+++ Trecho do documento
Peguei para ler o livrinho de Kundera no embalo de um ciclo de palestras sobre o mais potente combustível da ociosidade: a preguiça. Magnífico tema, na contramão das rotineiras sociologorreias sobre o seu oposto, o trabalho, e também do falso bom senso moral, econômico e religioso que a condenaram como mero vício, ofensa a Deus e entrave ao progresso, pois todos os 23 palestrantes não irão apenas indultar a preguiça (do latim pigritia, cuja raiz é piger, lento), mas sobretudo exaltá-la, valorizando a figura dos ociosos espiritualmente produtivos. Ficar à toa é uma arte. O ciclo, que começa no próximo dia 11, faz parte da série Mutações, criada e orientada pelo professor Adauto Novaes.
++++++
+++ Conjunto de itens
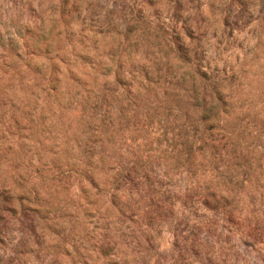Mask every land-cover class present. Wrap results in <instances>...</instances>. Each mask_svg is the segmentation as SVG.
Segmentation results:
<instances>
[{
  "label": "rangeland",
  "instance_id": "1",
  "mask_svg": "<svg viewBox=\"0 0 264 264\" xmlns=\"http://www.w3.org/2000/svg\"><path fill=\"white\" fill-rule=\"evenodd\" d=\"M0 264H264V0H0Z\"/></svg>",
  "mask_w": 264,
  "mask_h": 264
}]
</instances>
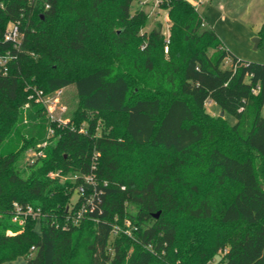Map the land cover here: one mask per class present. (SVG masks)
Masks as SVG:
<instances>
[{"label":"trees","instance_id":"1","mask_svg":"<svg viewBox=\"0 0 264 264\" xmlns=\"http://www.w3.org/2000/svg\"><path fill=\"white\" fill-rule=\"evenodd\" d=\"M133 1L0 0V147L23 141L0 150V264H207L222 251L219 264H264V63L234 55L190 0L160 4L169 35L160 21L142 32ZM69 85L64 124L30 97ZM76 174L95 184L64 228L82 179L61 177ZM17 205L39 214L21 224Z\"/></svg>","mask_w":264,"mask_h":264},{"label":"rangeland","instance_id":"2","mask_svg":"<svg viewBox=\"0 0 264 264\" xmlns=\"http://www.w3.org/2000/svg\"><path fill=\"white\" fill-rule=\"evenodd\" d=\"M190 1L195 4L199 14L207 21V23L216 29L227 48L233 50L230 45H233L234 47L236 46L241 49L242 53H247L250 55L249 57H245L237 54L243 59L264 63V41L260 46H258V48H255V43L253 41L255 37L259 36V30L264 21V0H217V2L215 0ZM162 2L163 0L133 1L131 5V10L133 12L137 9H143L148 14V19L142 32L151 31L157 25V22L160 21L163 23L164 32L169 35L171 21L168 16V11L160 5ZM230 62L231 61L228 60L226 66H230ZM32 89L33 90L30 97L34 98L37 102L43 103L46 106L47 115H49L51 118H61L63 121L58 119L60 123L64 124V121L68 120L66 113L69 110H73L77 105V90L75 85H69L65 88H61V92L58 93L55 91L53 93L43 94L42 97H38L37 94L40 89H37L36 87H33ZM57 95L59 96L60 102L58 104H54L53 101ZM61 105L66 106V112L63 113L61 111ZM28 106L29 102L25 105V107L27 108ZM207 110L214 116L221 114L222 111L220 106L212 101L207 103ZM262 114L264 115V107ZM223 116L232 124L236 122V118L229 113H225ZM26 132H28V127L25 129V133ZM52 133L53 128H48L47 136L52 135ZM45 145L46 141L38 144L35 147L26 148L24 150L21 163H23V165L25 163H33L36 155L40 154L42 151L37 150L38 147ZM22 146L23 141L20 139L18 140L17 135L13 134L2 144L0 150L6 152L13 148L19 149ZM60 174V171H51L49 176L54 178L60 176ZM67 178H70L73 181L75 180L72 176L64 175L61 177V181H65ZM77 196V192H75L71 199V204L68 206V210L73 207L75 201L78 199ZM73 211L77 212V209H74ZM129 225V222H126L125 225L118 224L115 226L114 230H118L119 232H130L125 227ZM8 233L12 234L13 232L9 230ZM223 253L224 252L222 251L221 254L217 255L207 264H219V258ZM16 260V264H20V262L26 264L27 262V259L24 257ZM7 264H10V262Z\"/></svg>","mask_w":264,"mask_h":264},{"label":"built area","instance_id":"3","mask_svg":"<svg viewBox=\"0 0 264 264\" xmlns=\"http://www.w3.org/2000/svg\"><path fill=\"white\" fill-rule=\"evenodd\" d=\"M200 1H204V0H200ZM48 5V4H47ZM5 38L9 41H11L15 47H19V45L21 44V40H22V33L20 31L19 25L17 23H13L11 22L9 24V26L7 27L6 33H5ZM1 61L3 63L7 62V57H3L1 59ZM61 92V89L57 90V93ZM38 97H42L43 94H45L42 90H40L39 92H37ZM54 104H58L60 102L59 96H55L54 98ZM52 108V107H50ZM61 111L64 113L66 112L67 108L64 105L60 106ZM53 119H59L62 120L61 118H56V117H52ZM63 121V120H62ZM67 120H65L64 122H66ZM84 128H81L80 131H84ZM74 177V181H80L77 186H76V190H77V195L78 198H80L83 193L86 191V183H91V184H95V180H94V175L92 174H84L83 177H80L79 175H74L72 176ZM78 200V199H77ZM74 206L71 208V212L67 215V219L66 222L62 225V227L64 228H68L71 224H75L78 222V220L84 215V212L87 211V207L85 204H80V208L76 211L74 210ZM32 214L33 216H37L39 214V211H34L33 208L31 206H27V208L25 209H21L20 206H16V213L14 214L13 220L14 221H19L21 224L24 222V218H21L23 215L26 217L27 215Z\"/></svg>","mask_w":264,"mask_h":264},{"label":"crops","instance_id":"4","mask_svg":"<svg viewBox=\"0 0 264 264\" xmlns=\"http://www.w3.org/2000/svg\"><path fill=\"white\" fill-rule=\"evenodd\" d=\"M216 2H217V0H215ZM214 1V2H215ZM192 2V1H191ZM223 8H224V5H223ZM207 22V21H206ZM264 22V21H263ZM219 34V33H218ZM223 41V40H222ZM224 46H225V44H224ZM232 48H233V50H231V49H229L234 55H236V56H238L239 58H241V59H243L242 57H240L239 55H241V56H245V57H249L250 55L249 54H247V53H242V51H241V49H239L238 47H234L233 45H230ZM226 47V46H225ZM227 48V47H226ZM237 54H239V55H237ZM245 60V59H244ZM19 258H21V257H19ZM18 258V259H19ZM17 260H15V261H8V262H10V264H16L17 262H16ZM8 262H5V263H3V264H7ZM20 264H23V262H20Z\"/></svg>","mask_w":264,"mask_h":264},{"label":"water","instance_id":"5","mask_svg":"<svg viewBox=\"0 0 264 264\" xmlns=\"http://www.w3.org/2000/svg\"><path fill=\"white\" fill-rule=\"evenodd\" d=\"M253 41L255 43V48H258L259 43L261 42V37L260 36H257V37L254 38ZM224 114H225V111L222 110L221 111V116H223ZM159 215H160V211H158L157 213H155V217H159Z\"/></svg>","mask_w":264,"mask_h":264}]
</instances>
++++++
O que fazer: Continue o texto sobre a preguiça, começando logo após a última frase apresentada.

Resposta:
São os ociosos que transformam o mundo, escreveu Camus, "porque os outros não têm tempo algum". Nem sequer para perceber as contradições e as consequências físicas e psíquicas da faina incessante e refletir sobre elas, lenta e profundamente. Os ociosos transformam o mundo criando e meditando. Usar a inteligência sem finalidade lucrativa, não submeter o ócio ao negócio, retirar-se da pressa e das agitações mundanas para poder refletir melhor, este é o trabalho dos ociosos, permanente e sem fim. "A primeira prova de uma inteligência ordenada", prescreveu Sêneca, "é poder parar e aquietar-se consigo mesmo", entregar-se, na formulação de Montaigne, ao "fecundo exercício de uma ociosidade inteligente e feliz", como ele, Sêneca e tantos outros (Rousseau, Thoreau) fizeram.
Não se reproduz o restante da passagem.